Reporter: Mona Tobing | Editor: Edy Can
JAKARTA. Meski harga jagung menurun, pengusaha pakan ternak cemas terhadap pelemahan nilai tukar rupiah terhadap dollar Amerika Serikat. Mereka menghitung pelemahan nilai tukar mata uang Garuda ini bakal mengerek ongkos produksi.
Ketua Gabungan Perusahaan Perunggasan Indonesia (GAPPI) Anton Supit beranggapan, penurunan harga jagung di pasar internasional tidak terlalu besar. Harga impor jagung turun Rp 1.000 per kilogram menjadi Rp 4.000 kilogram.
Tingginya ongkos produksi pakan ternak juga karena bea masuk. Anton mengatakan, pengusaha harus menanggung bea masuk jagung impor. "Kenaikan BBM pekan lalu juga membuat harga jagung tetap tinggi," katanya, Selasa (10/3).
Karena itu, Anton mendesak pemerintah segera merealisasikan rencana penanaman jagung 1 juta hektare untuk mengurangi ketergantungan impor. Ia menghitung jika ada tambahan 1 juta hektare lahan baru maka ada tambahan jagung sebesar 5 juta ton. Dari hasil tersebut, produksi jagung nasional justru akan suprlus hingga 2 juta ton.
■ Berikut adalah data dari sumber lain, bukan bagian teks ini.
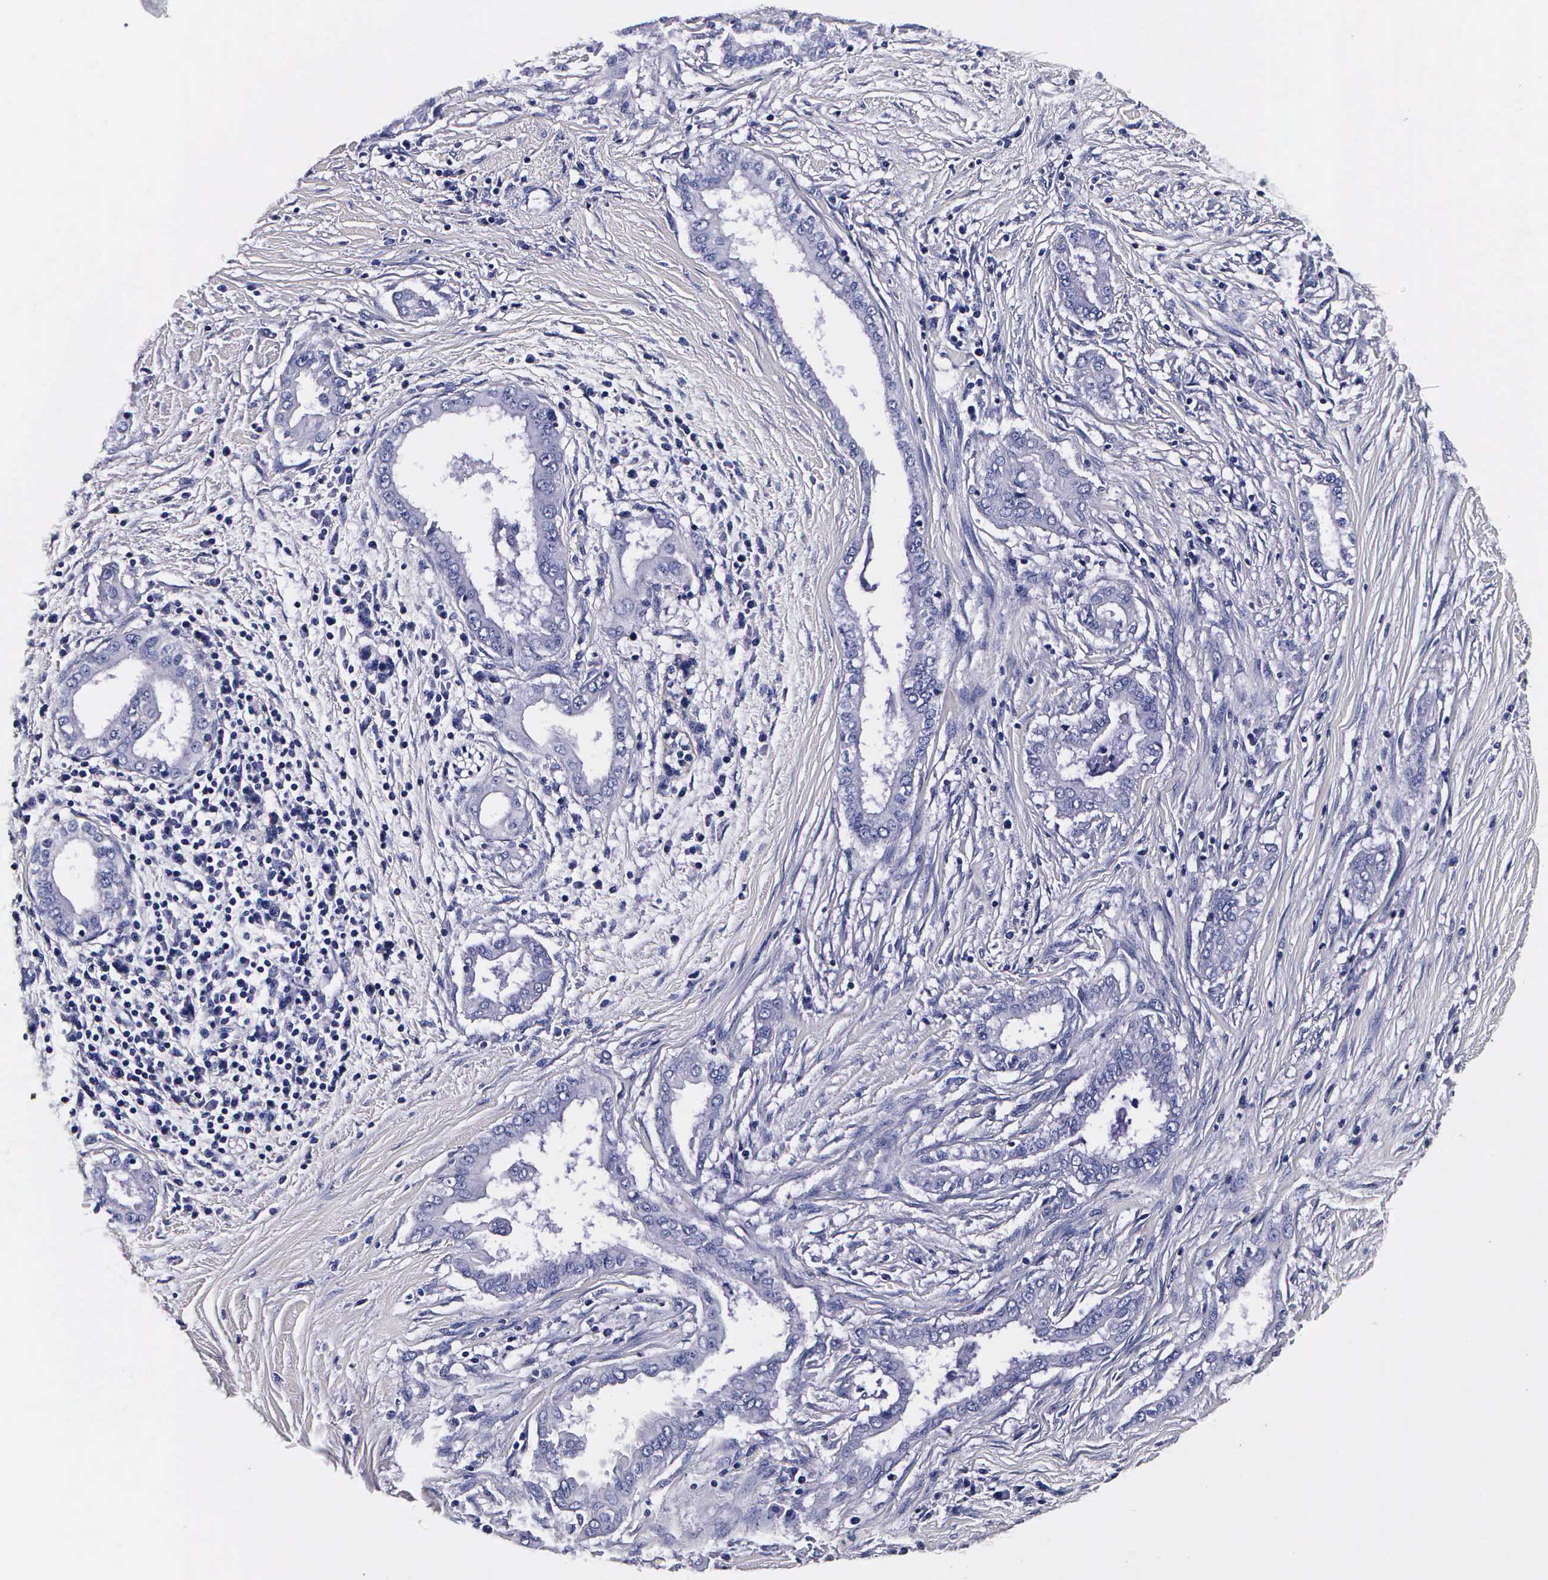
{"staining": {"intensity": "negative", "quantity": "none", "location": "none"}, "tissue": "pancreatic cancer", "cell_type": "Tumor cells", "image_type": "cancer", "snomed": [{"axis": "morphology", "description": "Adenocarcinoma, NOS"}, {"axis": "topography", "description": "Pancreas"}], "caption": "High magnification brightfield microscopy of adenocarcinoma (pancreatic) stained with DAB (3,3'-diaminobenzidine) (brown) and counterstained with hematoxylin (blue): tumor cells show no significant positivity.", "gene": "IAPP", "patient": {"sex": "female", "age": 64}}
Tahun ini, pengusaha pakan ternak membutuhkan jagung sebesar 8 juta ton sampai 8,5 juta ton. Kebutuhan jagung ini naik dari tahun sebelumnya yang hanya sebesar 7,5 juta ton. Kenaikan ini dipacu bertambahnya pabrik pakan ternak. Catatan saja, pada 2014 lalu ada tambahan lima pabrik pakan ternak baru.
Nah, pada kuartal satu ini Gabungan Pengusaha Pakan Ternak (GPMT) merekomendasikan impor jagung untuk pakan ternak sebanyak 900.000 ton sampai 1 juta ton. Sementara kebutuhan pakan ternak selama tiga bulan dari Januari sampai Maret diprediksi berkisar 2 juta ton.